Source records:
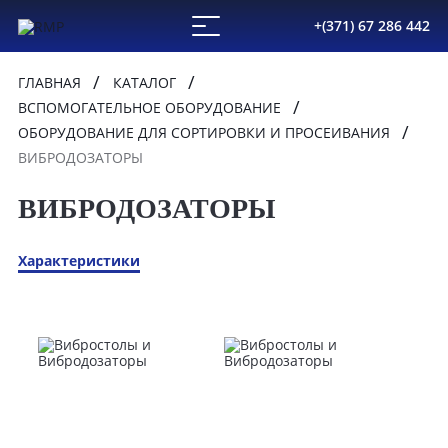
+(371) 67 286 442
ГЛАВНАЯ
КАТАЛОГ
ВСПОМОГАТЕЛЬНОЕ ОБОРУДОВАНИЕ
ОБОРУДОВАНИЕ ДЛЯ СОРТИРОВКИ И ПРОСЕИВАНИЯ
ВИБРОДОЗАТОРЫ
ВИБРОДОЗАТОРЫ
Характеристики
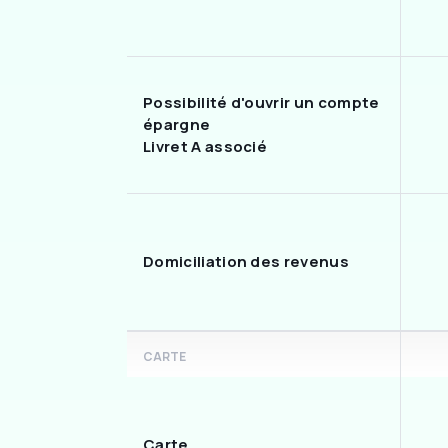
Possibilité d'ouvrir un compte
épargne
Livret A associé
Domiciliation des revenus
CARTE
Carte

#### [Exercise aim]
A bare number is the expected answer: the tally of lines in the records above holding "ОБОРУДОВАНИЕ".

#### [Reply]
2